- What you have to do -
Set down exactly, from the records below, the line with "21 entries below." through the line with "Principal point at", and nothing else.
--- Dataset records ---
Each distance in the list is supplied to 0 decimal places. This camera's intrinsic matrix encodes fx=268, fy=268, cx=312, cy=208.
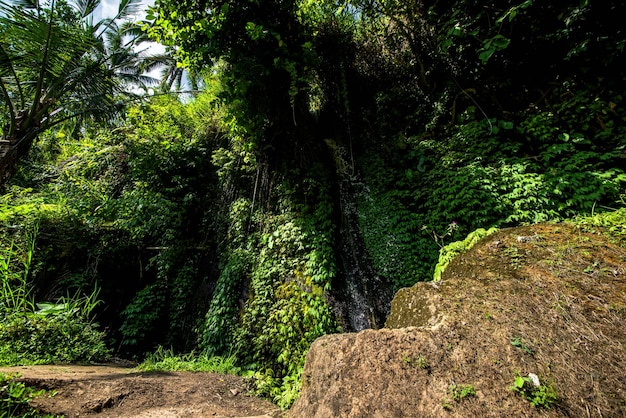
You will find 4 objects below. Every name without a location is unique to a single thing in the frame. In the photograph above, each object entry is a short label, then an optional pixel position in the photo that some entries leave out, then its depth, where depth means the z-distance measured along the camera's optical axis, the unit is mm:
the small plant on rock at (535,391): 1105
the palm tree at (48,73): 4914
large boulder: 1160
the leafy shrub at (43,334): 3658
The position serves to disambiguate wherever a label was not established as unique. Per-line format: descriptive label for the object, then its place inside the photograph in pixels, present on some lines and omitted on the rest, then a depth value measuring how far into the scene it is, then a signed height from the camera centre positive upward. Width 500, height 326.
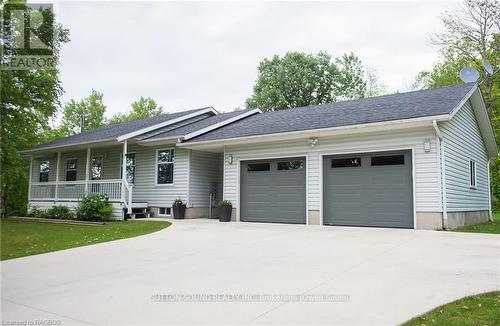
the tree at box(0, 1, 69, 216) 13.10 +3.60
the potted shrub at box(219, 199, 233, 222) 13.12 -0.64
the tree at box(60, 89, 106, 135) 41.62 +8.30
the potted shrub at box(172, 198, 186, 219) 14.20 -0.64
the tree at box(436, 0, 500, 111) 22.06 +9.62
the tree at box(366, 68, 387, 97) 36.44 +10.21
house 10.09 +0.97
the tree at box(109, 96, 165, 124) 42.72 +9.11
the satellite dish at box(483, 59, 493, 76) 14.52 +4.88
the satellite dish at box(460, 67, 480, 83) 13.51 +4.18
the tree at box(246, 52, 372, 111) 35.50 +10.17
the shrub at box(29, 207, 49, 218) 16.07 -0.97
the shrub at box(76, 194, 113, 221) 13.84 -0.67
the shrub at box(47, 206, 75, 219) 15.00 -0.87
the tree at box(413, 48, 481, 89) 26.05 +9.42
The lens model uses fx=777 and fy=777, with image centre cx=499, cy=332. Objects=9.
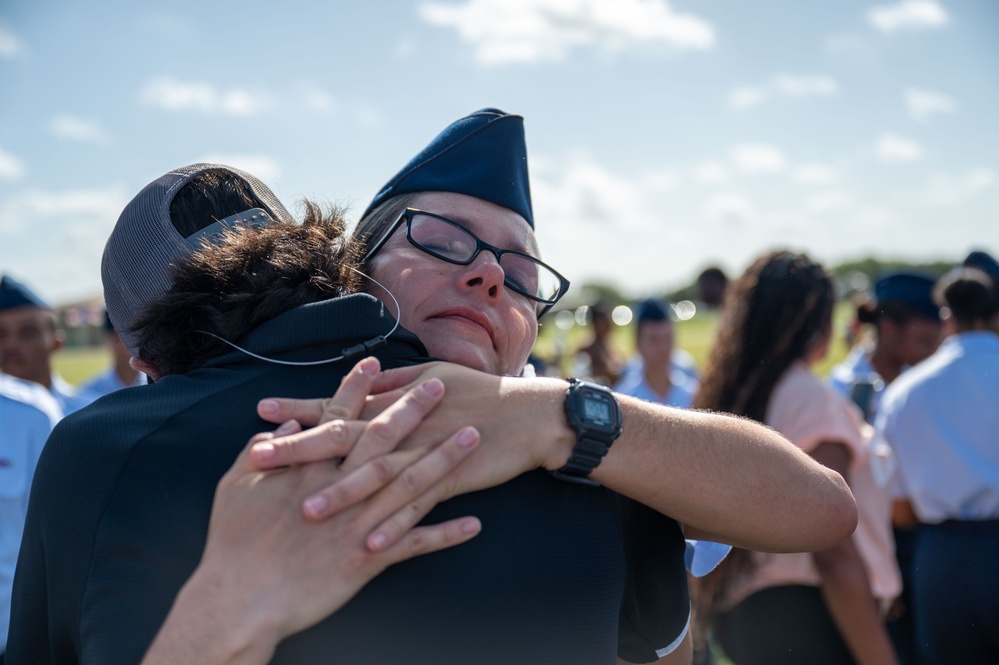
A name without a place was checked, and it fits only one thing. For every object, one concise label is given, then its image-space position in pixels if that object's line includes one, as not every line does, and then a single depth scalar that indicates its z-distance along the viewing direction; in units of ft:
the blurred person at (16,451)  13.20
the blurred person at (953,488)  13.66
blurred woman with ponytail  11.56
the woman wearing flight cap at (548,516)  4.20
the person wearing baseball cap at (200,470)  4.17
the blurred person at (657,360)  24.50
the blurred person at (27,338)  20.36
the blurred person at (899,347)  15.65
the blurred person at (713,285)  27.30
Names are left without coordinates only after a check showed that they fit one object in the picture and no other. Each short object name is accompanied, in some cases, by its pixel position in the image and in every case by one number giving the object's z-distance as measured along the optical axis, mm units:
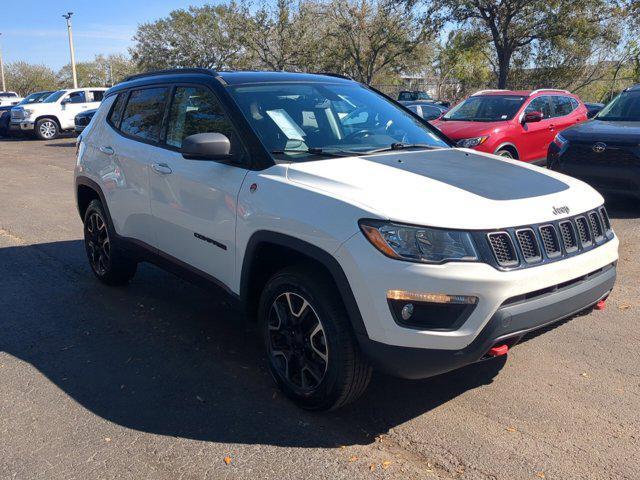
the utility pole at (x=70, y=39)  42156
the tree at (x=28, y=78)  59031
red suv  9742
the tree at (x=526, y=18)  26266
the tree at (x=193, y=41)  41188
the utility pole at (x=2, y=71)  54156
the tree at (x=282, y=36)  36969
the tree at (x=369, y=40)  33938
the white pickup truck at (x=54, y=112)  21422
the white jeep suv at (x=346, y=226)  2809
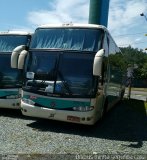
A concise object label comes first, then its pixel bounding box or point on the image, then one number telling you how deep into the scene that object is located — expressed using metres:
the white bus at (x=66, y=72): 4.67
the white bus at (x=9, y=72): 5.67
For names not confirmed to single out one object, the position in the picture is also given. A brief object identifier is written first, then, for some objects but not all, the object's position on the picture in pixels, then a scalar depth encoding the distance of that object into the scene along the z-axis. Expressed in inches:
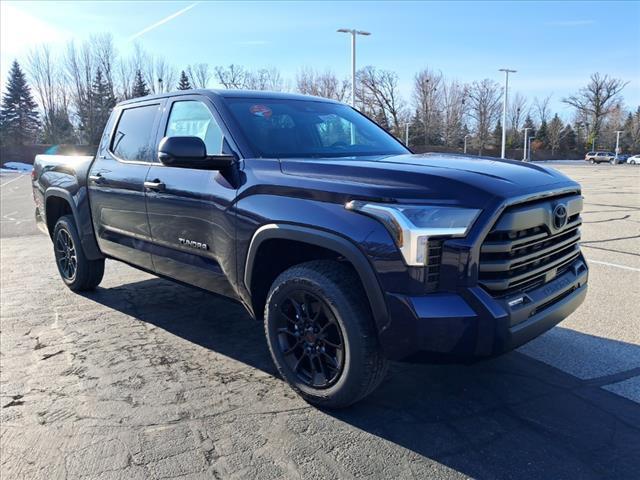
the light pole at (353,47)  975.0
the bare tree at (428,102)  2711.6
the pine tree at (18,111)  2462.6
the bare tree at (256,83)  2009.5
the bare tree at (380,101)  2546.8
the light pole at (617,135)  3031.0
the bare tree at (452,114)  2743.6
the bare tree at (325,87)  2128.4
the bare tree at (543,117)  3714.1
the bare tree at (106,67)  2356.1
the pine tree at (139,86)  2337.6
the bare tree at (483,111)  2908.5
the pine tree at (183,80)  2447.0
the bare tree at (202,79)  2182.9
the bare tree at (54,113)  2507.4
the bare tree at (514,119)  3422.7
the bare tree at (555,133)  3481.8
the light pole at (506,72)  1757.1
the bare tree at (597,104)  3508.9
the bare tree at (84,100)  2383.1
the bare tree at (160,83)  2356.1
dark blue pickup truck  98.3
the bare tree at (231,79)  2000.5
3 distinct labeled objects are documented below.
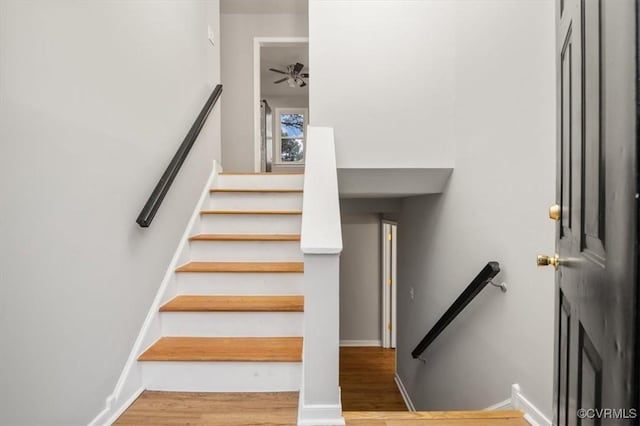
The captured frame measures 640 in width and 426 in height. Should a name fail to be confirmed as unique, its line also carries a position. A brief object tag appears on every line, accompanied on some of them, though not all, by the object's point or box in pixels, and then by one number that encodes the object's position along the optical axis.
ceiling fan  5.39
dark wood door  0.47
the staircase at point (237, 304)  1.60
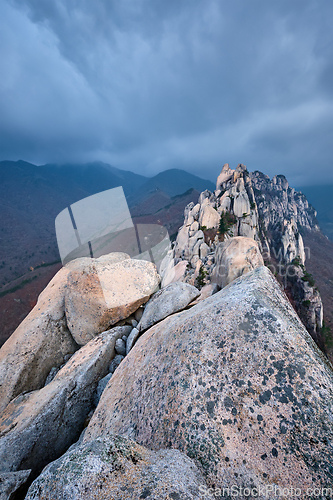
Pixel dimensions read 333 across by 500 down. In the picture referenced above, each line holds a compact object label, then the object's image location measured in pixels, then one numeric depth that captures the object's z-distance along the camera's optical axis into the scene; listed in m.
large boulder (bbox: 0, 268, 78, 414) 7.15
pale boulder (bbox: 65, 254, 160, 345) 8.29
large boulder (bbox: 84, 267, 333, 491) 2.67
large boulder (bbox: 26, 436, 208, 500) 2.11
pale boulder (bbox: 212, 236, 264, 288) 10.27
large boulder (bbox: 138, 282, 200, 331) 7.27
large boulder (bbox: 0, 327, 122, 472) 5.01
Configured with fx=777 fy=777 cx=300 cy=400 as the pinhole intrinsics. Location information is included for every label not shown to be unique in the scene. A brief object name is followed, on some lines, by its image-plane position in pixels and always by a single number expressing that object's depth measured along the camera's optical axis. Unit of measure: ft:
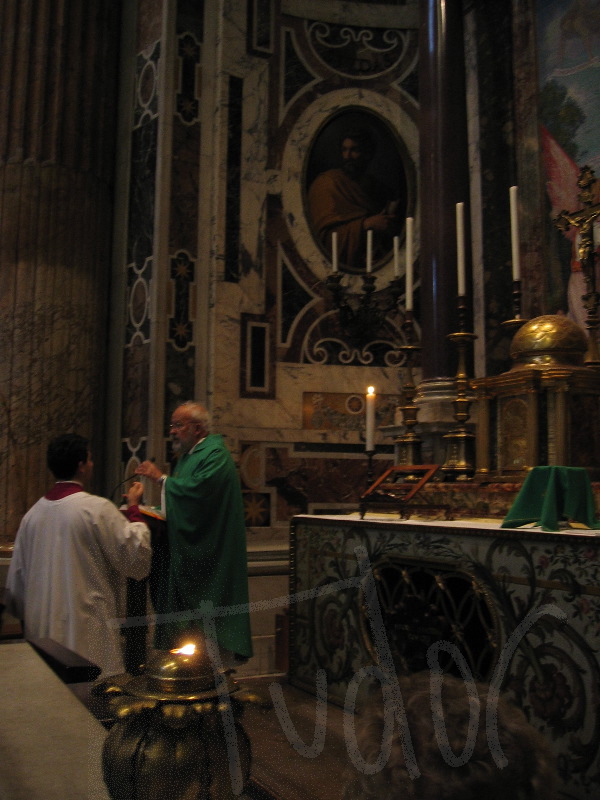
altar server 10.89
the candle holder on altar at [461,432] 14.48
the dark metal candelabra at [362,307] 21.56
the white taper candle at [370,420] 14.97
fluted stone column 20.39
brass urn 4.64
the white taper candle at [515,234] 13.80
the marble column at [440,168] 18.88
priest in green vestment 15.56
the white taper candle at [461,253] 14.76
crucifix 14.26
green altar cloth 10.73
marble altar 9.24
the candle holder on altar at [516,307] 13.72
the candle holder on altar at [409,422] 16.25
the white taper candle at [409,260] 15.36
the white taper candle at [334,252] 20.79
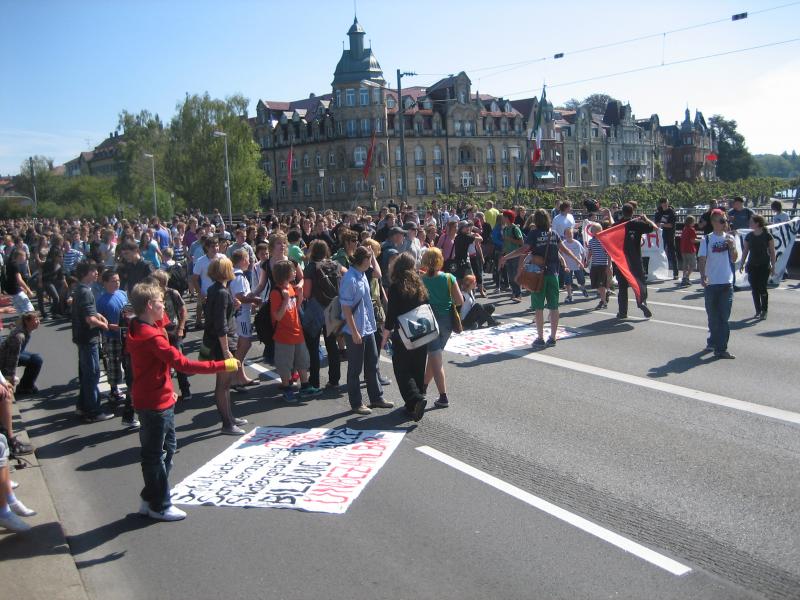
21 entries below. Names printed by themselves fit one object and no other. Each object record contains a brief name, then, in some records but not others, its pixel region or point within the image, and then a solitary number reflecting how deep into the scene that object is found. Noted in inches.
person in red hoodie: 213.2
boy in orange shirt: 330.3
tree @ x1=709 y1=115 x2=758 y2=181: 5477.4
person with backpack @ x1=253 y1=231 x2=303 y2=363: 374.6
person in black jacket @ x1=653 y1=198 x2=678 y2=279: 721.0
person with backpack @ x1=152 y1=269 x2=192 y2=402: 328.1
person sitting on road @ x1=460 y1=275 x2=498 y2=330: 400.8
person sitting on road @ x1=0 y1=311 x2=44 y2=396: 329.1
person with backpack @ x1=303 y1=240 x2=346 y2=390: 354.9
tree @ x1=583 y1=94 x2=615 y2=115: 5210.6
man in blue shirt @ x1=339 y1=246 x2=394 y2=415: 317.4
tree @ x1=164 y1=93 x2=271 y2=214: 2689.5
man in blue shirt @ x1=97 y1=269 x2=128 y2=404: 333.7
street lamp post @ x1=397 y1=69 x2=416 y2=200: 1177.9
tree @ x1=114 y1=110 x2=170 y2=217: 3189.0
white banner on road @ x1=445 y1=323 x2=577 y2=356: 442.6
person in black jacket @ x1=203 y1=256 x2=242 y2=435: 295.3
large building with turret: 3292.3
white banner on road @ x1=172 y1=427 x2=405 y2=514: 231.6
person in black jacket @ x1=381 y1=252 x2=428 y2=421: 299.4
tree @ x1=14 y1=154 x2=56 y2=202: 4306.1
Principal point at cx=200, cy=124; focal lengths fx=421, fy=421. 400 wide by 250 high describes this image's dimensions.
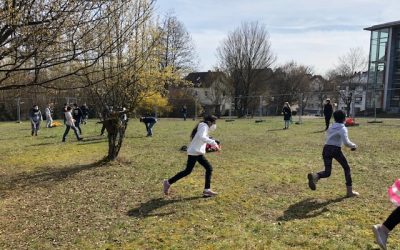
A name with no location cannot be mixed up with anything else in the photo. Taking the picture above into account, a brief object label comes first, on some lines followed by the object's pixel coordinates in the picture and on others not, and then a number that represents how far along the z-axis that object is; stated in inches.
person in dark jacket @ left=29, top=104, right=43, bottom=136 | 891.9
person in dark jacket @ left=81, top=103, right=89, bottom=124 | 1247.0
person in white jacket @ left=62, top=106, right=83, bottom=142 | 746.2
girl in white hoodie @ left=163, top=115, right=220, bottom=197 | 312.3
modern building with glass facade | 2122.3
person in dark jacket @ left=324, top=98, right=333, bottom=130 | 910.4
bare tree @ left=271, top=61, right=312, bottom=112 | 2739.4
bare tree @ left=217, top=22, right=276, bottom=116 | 2367.1
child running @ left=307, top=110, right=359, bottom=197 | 307.4
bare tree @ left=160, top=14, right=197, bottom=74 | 2022.9
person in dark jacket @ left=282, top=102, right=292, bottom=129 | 1029.8
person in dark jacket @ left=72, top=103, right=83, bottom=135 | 868.0
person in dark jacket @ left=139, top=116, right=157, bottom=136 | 841.5
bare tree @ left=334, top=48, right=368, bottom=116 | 2795.8
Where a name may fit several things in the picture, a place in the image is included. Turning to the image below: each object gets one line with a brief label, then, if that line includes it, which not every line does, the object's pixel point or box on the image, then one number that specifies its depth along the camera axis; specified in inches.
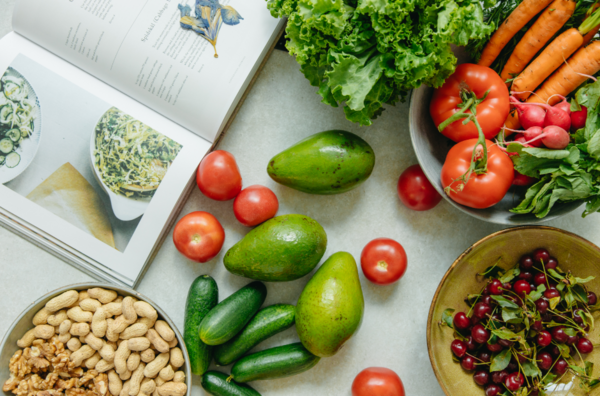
---
- Result of this exercise -
21 entries below. Names printed by themselves fit one object and no other. Each object record contains a brief name, then, in some records but not others, its pixel region or point within the image, and then a solitary number reflecting how deep into the scene that object is found. Noted in inches.
person in red hoodie: 213.2
boy in orange shirt: 330.3
tree @ x1=709 y1=115 x2=758 y2=181: 5477.4
person with backpack @ x1=253 y1=231 x2=303 y2=363: 374.6
person in black jacket @ x1=653 y1=198 x2=678 y2=279: 721.0
person with backpack @ x1=152 y1=269 x2=192 y2=402: 328.1
person sitting on road @ x1=460 y1=275 x2=498 y2=330: 400.8
person sitting on road @ x1=0 y1=311 x2=44 y2=396: 329.1
person with backpack @ x1=303 y1=240 x2=346 y2=390: 354.9
tree @ x1=583 y1=94 x2=615 y2=115: 5210.6
man in blue shirt @ x1=339 y1=246 x2=394 y2=415: 317.4
tree @ x1=164 y1=93 x2=271 y2=214: 2689.5
man in blue shirt @ x1=97 y1=269 x2=128 y2=404: 333.7
street lamp post @ x1=397 y1=69 x2=416 y2=200: 1177.9
tree @ x1=114 y1=110 x2=170 y2=217: 3189.0
white banner on road @ x1=445 y1=323 x2=577 y2=356: 442.6
person in black jacket @ x1=203 y1=256 x2=242 y2=435: 295.3
large building with turret: 3292.3
white banner on road @ x1=172 y1=427 x2=405 y2=514: 231.6
person in black jacket @ x1=381 y1=252 x2=428 y2=421: 299.4
tree @ x1=14 y1=154 x2=56 y2=202: 4306.1
Principal point at cx=200, cy=124; focal lengths fx=421, fy=421. 400 wide by 250 high describes this image's dimensions.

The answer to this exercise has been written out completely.